DATA SHOWN Block Start

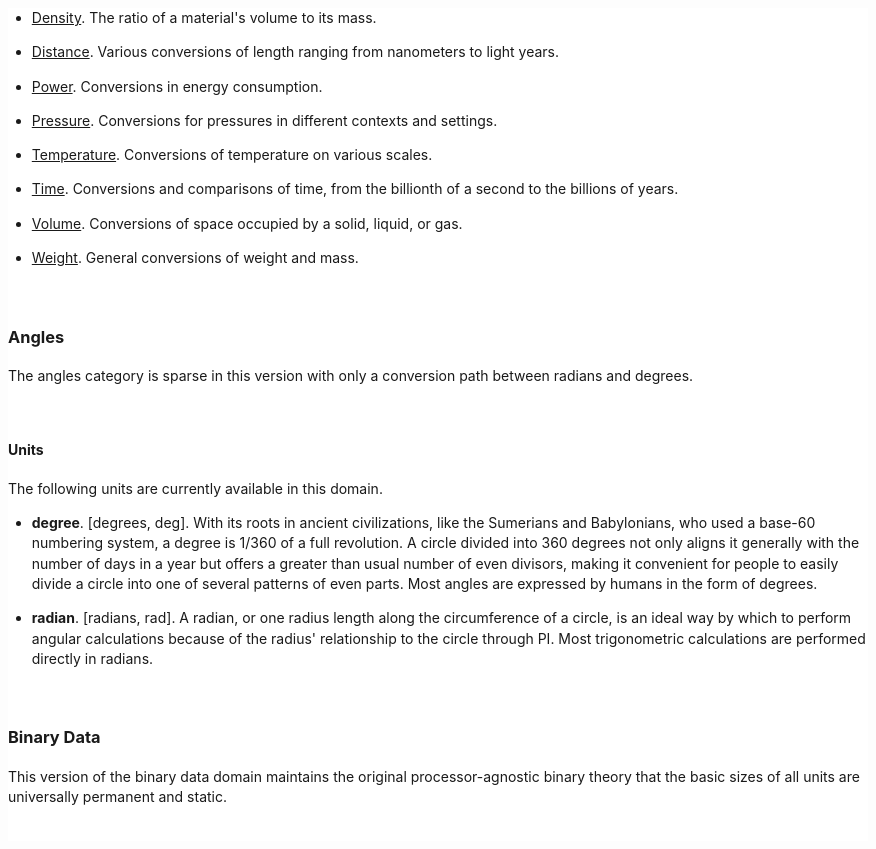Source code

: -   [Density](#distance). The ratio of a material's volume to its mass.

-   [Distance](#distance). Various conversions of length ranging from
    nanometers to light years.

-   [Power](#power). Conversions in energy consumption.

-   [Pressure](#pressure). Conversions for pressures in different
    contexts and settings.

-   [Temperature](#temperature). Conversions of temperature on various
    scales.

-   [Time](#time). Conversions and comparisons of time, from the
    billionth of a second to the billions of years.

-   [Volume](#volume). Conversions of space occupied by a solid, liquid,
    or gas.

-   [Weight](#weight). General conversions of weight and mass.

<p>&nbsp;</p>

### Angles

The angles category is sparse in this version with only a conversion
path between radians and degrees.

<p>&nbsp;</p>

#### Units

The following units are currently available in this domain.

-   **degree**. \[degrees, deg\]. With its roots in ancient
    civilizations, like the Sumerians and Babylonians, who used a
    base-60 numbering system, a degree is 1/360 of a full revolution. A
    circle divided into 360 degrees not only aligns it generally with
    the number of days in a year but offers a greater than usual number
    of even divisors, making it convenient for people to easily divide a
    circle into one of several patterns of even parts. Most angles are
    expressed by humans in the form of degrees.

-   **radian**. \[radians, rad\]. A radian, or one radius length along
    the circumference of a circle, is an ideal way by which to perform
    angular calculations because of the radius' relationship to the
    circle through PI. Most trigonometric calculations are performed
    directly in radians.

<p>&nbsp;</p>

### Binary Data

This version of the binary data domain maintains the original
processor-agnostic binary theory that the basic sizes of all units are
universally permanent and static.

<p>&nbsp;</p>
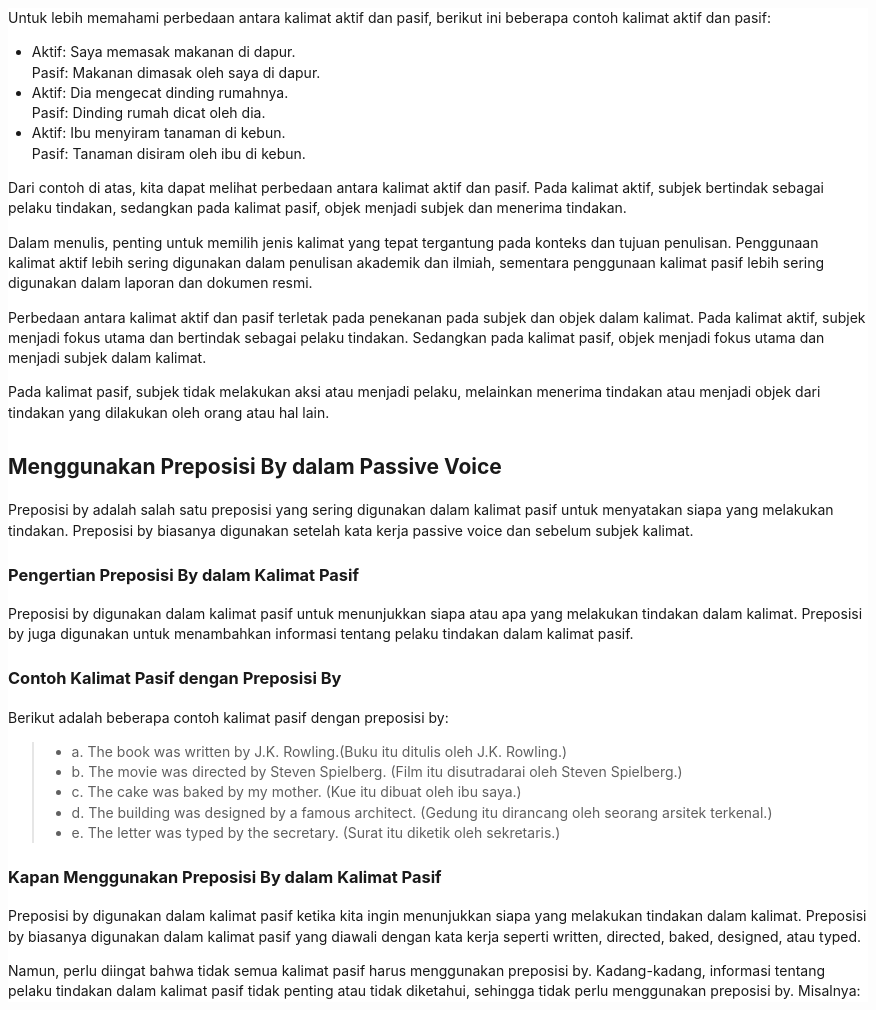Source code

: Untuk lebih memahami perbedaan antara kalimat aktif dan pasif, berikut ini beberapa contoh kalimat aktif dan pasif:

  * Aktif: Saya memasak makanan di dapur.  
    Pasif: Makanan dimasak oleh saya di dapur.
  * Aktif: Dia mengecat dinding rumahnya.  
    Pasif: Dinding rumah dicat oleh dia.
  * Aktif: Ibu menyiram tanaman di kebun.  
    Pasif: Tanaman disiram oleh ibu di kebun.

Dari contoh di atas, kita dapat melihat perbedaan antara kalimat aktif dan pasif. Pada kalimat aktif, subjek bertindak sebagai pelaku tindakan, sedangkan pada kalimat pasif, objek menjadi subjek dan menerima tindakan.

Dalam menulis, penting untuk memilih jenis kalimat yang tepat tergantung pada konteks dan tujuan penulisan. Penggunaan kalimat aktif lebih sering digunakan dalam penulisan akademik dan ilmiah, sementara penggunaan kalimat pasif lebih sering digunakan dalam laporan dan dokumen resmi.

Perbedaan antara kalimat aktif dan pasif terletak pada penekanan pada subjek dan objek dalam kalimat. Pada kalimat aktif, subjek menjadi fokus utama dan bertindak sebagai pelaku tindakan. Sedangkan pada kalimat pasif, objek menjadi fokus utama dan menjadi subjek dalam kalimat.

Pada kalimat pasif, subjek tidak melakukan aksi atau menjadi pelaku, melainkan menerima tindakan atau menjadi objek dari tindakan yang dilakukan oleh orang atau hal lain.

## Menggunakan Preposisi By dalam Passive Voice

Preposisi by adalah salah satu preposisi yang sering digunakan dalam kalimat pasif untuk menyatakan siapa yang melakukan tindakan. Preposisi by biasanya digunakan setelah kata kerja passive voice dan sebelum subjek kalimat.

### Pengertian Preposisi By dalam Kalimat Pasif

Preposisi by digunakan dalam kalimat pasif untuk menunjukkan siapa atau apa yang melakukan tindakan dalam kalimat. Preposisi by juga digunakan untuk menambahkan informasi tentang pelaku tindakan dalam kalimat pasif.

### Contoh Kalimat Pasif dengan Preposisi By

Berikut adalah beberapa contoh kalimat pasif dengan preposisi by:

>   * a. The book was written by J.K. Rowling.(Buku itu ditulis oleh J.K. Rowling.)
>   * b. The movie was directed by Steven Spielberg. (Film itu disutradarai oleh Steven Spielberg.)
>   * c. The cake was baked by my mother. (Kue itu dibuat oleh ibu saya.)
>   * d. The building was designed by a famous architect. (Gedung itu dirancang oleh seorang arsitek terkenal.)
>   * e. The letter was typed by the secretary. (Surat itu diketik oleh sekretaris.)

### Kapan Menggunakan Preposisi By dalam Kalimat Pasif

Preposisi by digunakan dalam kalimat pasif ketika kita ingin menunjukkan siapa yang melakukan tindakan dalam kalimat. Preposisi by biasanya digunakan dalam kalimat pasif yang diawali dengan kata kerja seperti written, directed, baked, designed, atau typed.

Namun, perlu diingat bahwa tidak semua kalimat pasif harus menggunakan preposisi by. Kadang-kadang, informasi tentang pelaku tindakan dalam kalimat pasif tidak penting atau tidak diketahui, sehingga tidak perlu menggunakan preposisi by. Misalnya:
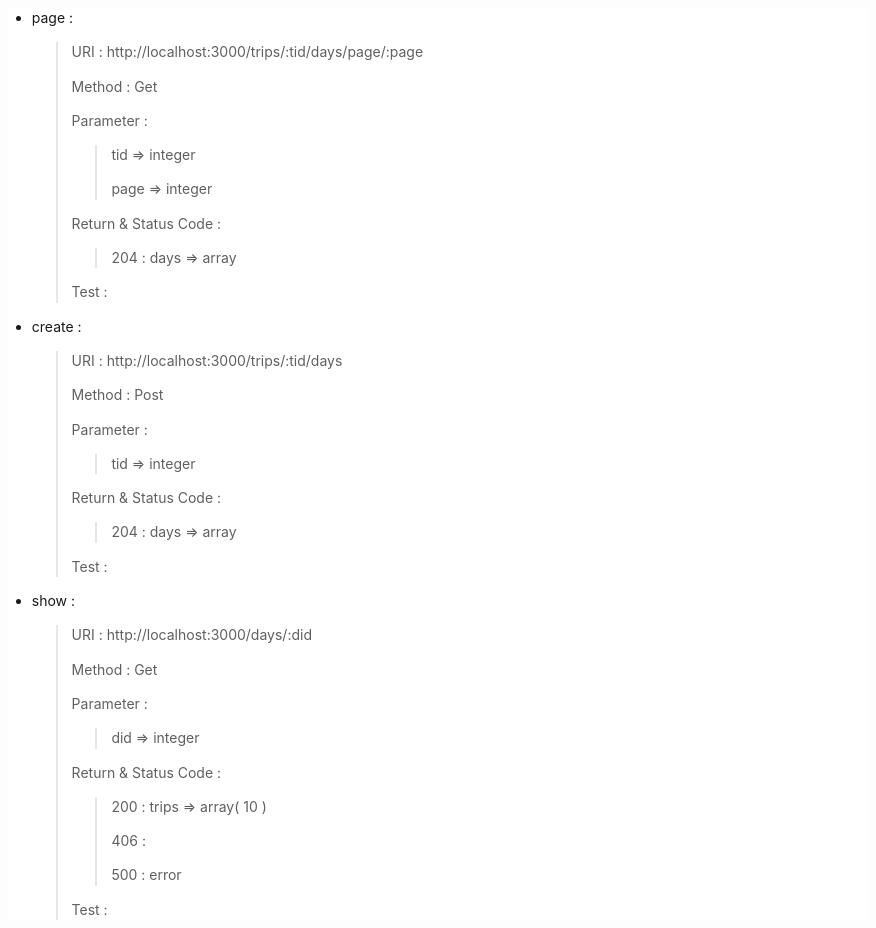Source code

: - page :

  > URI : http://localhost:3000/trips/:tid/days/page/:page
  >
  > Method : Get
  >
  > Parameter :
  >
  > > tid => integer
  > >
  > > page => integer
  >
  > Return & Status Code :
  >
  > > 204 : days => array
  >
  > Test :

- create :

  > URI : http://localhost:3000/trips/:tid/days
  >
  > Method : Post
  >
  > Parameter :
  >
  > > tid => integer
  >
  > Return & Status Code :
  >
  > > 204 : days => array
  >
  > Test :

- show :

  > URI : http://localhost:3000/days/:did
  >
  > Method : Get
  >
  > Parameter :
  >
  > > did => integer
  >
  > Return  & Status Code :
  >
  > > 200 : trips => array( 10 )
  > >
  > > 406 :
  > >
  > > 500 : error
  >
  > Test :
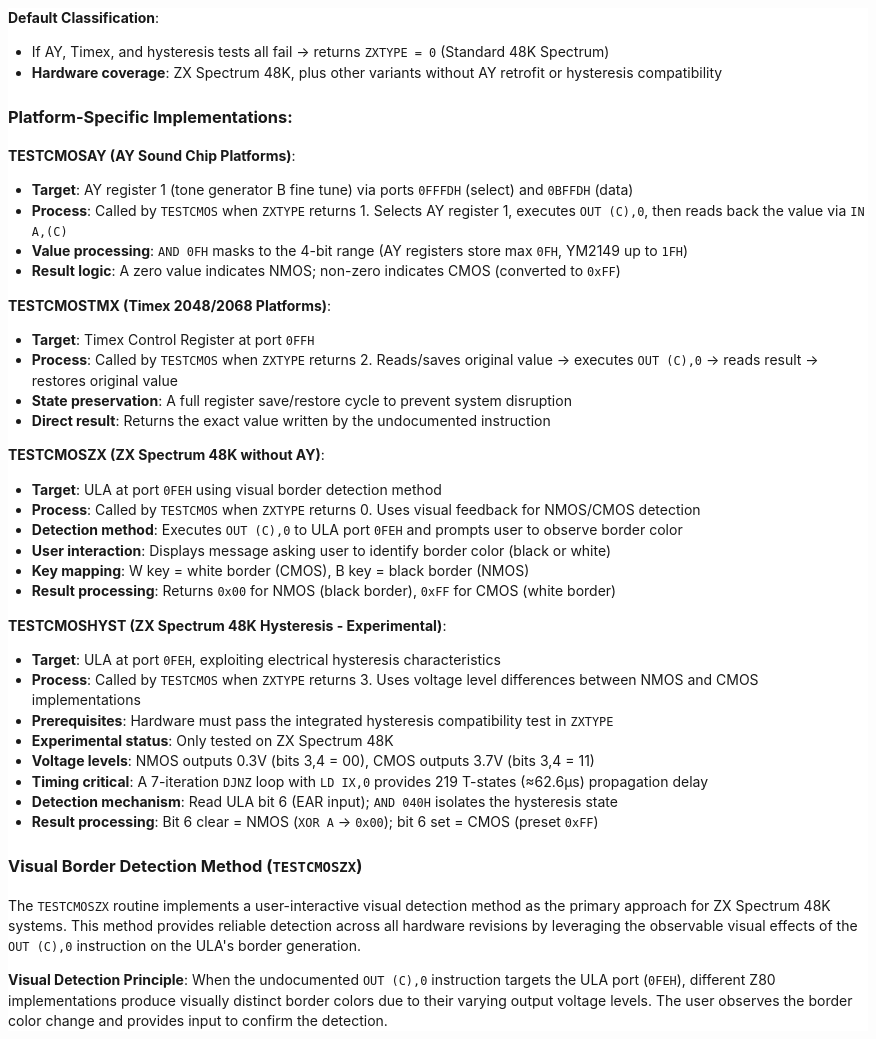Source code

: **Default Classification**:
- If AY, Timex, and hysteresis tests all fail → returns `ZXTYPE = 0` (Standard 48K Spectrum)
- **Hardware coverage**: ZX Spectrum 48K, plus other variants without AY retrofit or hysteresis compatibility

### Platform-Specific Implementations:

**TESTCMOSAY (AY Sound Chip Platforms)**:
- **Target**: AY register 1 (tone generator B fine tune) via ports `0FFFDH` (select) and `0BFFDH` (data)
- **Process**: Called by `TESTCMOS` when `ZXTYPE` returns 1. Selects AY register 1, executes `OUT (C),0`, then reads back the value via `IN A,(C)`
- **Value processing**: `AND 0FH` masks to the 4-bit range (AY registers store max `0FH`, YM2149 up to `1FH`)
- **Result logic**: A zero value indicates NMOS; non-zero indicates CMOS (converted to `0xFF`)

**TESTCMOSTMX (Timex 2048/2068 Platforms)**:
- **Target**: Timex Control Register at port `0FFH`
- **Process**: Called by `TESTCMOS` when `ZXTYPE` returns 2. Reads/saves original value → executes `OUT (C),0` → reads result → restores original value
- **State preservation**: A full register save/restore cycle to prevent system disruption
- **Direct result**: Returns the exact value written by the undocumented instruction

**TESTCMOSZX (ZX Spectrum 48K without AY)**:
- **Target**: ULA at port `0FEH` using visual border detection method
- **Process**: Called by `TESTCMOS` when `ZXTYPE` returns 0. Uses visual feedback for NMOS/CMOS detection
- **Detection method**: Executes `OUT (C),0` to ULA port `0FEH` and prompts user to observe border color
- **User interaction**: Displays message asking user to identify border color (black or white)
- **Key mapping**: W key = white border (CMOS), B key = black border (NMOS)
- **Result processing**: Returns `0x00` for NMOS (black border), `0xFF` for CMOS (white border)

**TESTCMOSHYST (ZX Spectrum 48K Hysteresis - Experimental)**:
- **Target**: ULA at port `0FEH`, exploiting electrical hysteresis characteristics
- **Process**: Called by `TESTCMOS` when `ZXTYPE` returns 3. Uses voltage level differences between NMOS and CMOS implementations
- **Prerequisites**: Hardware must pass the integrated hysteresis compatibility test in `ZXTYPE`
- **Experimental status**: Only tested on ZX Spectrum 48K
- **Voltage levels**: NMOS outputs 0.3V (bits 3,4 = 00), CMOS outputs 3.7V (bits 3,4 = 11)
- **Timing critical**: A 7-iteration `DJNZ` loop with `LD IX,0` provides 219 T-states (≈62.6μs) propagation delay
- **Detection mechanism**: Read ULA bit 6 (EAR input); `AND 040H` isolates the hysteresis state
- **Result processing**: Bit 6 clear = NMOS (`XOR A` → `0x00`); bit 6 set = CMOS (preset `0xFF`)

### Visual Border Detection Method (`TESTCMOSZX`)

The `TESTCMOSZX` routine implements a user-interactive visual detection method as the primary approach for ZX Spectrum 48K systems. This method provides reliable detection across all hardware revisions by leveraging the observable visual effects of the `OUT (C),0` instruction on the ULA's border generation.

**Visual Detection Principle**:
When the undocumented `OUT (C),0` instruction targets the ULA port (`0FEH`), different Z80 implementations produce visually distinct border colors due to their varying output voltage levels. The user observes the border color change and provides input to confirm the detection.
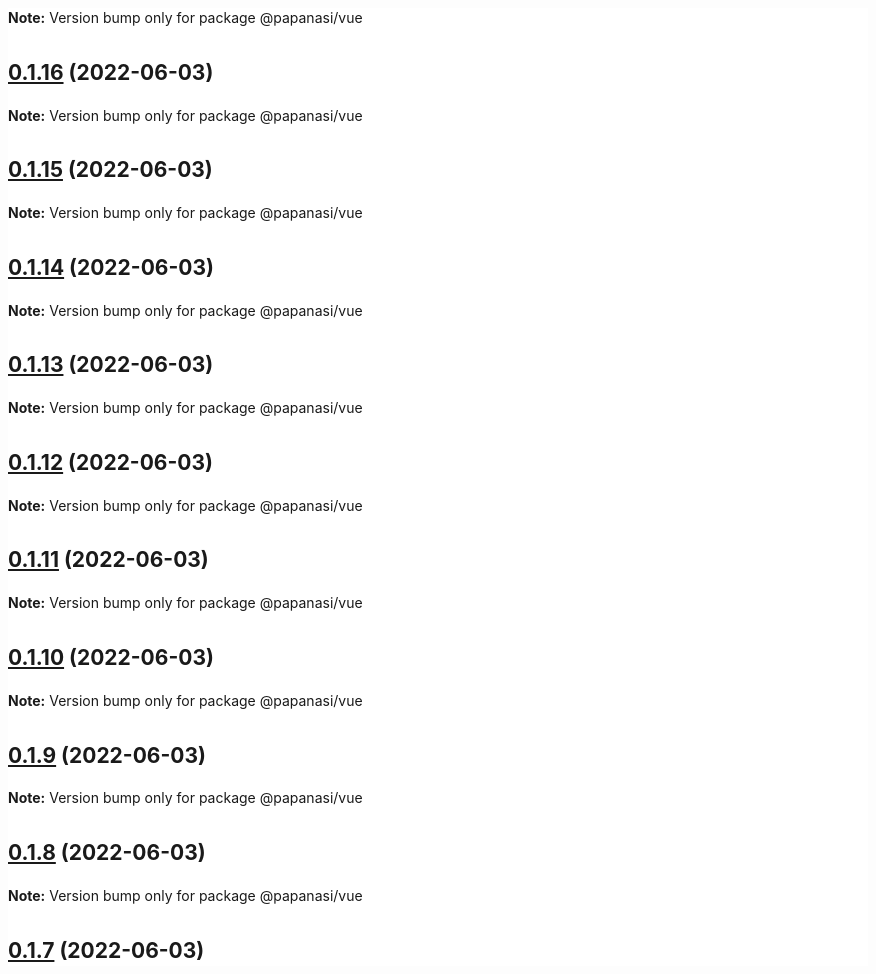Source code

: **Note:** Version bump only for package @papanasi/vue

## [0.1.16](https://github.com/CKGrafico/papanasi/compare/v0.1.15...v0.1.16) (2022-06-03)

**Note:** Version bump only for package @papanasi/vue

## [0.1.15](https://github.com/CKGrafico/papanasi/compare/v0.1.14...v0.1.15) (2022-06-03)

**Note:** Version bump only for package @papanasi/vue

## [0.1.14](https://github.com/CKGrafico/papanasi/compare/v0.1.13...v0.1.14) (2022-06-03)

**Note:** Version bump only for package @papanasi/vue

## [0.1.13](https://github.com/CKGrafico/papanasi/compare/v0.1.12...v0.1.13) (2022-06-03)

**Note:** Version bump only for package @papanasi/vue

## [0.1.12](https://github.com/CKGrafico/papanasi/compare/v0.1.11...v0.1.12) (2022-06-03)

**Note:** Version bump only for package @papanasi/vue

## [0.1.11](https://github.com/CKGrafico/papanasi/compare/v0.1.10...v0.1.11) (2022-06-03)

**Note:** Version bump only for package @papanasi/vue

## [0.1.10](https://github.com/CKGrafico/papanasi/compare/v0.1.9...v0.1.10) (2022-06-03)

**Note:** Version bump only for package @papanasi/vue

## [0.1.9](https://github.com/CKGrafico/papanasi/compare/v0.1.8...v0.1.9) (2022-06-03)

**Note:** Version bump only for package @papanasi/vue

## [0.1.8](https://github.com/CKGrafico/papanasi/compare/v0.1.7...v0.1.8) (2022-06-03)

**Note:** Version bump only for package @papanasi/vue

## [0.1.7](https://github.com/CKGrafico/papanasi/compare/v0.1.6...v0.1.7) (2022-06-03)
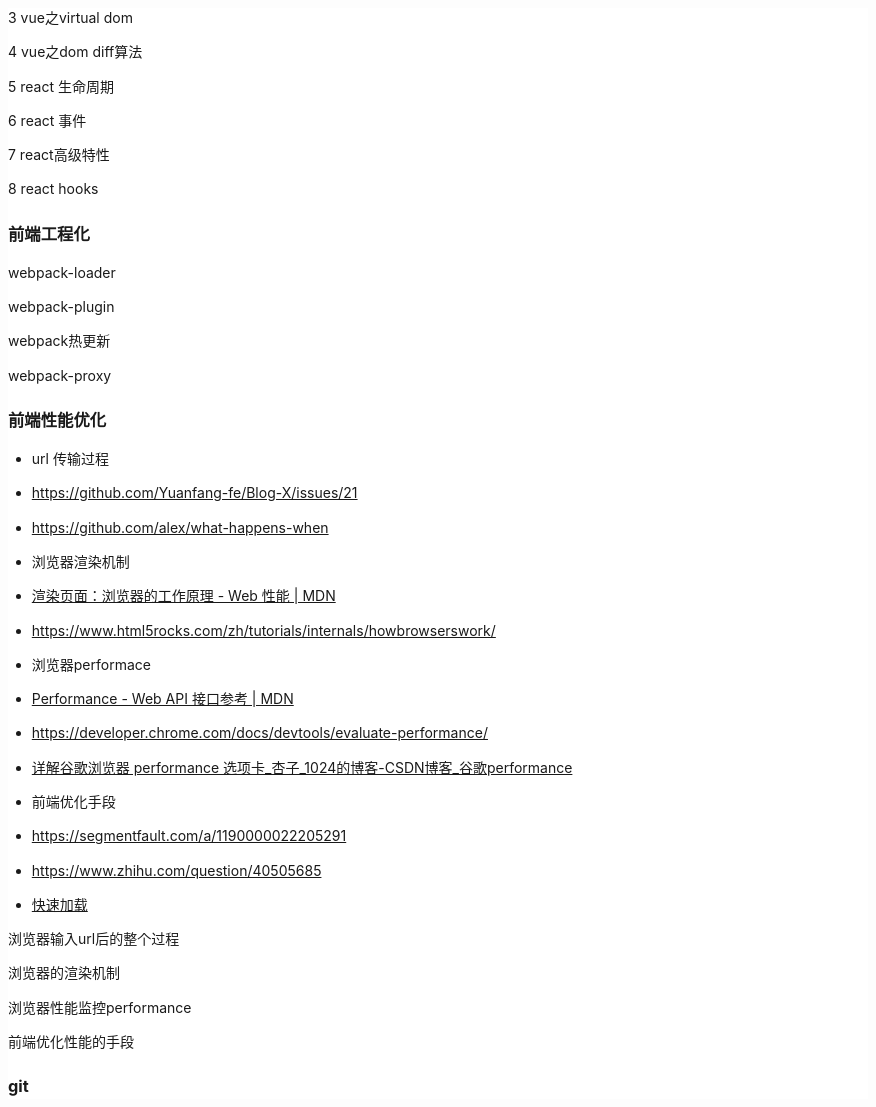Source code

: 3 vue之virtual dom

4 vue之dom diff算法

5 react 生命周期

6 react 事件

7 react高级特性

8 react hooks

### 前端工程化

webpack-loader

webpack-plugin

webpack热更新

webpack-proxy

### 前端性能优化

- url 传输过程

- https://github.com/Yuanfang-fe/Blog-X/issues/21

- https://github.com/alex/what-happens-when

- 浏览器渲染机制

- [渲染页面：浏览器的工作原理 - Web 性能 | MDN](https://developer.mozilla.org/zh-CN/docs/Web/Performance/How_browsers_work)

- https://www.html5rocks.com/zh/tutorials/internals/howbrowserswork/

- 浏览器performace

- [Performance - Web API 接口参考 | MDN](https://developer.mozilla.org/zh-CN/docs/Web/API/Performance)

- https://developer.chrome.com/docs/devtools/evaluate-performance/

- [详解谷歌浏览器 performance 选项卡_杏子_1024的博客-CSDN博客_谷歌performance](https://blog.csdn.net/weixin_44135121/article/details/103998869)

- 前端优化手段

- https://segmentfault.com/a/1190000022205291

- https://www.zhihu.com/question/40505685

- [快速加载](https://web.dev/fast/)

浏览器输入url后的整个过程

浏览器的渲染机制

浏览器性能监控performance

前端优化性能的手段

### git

DATA SHOWN Block End

ASSIGNMENT: Scan the records above for the lines holding "- **User interaction**: Displays" and "- **Experimental status**: Only". Transcribe those two and every line between them word for word, and no others.

TASK SOLUTION:
- **User interaction**: Displays message asking user to identify border color (black or white)
- **Key mapping**: W key = white border (CMOS), B key = black border (NMOS)
- **Result processing**: Returns `0x00` for NMOS (black border), `0xFF` for CMOS (white border)

**TESTCMOSHYST (ZX Spectrum 48K Hysteresis - Experimental)**:
- **Target**: ULA at port `0FEH`, exploiting electrical hysteresis characteristics
- **Process**: Called by `TESTCMOS` when `ZXTYPE` returns 3. Uses voltage level differences between NMOS and CMOS implementations
- **Prerequisites**: Hardware must pass the integrated hysteresis compatibility test in `ZXTYPE`
- **Experimental status**: Only tested on ZX Spectrum 48K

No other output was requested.